** TEXT SECTION follows **
When you can't part with past gifts, you end up filling your memory banks - and every nook and cranny too.

Gifting02.jpgIn 1985, little Kerri gave her teacher a brass apple to hang on her Christmas tree. Ten years later, a fifth-grader named Nathan, who loved to dribble and shoot, wrapped up a miniature mouse, poised on a basketball court.

After 20 years in a West Virginia classroom, fourth-grade teacher Lisa Cox has collected so many holiday ornaments that she sets aside a second tree in her Cross Lanes house for the teacher stuff. That's in addition to the guest bedroom, ahem, "The Teacher's Collection Room," where she keeps the ceramic figurines, embroidered pillows, wall hangings, scrapbooks, Beanie Babies, stuffed puppies, and what else? Oh, how about a wooden box clock and a handmade quilt?

A whole generation of students, and Cox has never thrown away a single gift. She's swallowed some, sure. Teachers do love chocolate and, one year, a mother mixed up a jar of homemade cocoa for her. But each gift represents a child, a name, a smile, a story, maybe an adventure with spinach dip... (Don't ask! Just imagine a plate of dip, a teacher's chair, and one mischievous little boy.)

"I don't expect anything, but I do appreciate their gifts," Cox says. "These things mean an awful lot to me."

It's hard to pick a favorite, but last year's quilt might be it. Under the supervision of a parent, who had offered to "do art" with Cox's students, each child drew a square for the cheery red-bordered quilt. A penciled space adventure reads, "You taught me MATH, now I can reach for the STARS!" Another with a black dog traipsing across it says, "You're busy like a dog - Phoenix."

My favorite things

After 20 years, you're also bound to get a few, well, let's call them less attractive gifts - like a pair of boxer shorts. "I wouldn't have dreamed it!" she laughs. And how about a certain Bart Simpson souvenir that warns folks to "Just Say No to Crack!" - and it isn't talking about the street drug. It's talking about... can we say this in a family magazine?

No, says Cox.

And onward, she moseys through her house, opening cabinet doors to pick up treasure after treasure. "I got this last year," she says, picking up a basket with a covered bridge painted on its lid. "I got that," she continues, pointing to a jolly snowman, and she also got this, and that, and oh, that too.
** End of TEXT SECTION **
**TASK INSTRUCTIONS**
(a) In the article about teacher gifts, which items does the text list as kept in the guest bedroom before the question "and what else?"
(b) Reproduce the article about teacher gifts word for word, from "It's hard to" up to and including "a family magazine?".
(c) Answer these questions from the article about teacher gifts:
(i) In what year did Kerri give her teacher a brass apple?
(ii) What did one mother mix up for Cox?
(iii) What is painted on the lid of the basket Cox got last year?
** DATA RECORDS follows **
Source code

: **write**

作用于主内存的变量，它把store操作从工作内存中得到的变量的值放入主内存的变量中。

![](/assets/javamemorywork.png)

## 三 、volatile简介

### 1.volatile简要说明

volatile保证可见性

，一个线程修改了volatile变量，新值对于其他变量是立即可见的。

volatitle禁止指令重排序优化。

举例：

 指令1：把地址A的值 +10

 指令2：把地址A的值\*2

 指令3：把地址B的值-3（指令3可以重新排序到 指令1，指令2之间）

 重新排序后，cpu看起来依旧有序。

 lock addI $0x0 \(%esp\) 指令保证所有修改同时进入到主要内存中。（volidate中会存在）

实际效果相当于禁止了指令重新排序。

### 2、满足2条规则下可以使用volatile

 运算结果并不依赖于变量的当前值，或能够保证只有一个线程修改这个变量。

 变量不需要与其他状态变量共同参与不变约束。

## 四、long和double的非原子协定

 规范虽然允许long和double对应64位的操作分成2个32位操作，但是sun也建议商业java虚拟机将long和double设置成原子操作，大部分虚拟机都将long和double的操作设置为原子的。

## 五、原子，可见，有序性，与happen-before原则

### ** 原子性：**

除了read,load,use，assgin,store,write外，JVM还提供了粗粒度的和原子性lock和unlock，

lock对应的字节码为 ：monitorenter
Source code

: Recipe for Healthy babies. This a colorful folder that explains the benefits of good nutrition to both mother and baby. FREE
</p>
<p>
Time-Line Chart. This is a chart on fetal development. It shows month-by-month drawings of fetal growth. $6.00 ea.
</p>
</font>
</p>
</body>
** End of DATA RECORDS **
**EXERCISE SOLUTIONS**
(a) ceramic figurines, embroidered pillows, wall hangings, scrapbooks, Beanie Babies, stuffed puppies

(b)
It's hard to pick a favorite, but last year's quilt might be it. Under the supervision of a parent, who had offered to "do art" with Cox's students, each child drew a square for the cheery red-bordered quilt. A penciled space adventure reads, "You taught me MATH, now I can reach for the STARS!" Another with a black dog traipsing across it says, "You're busy like a dog - Phoenix."

My favorite things

After 20 years, you're also bound to get a few, well, let's call them less attractive gifts - like a pair of boxer shorts. "I wouldn't have dreamed it!" she laughs. And how about a certain Bart Simpson souvenir that warns folks to "Just Say No to Crack!" - and it isn't talking about the street drug. It's talking about... can we say this in a family magazine?

(c)
(i) 1985
(ii) A jar of homemade cocoa
(iii) A covered bridge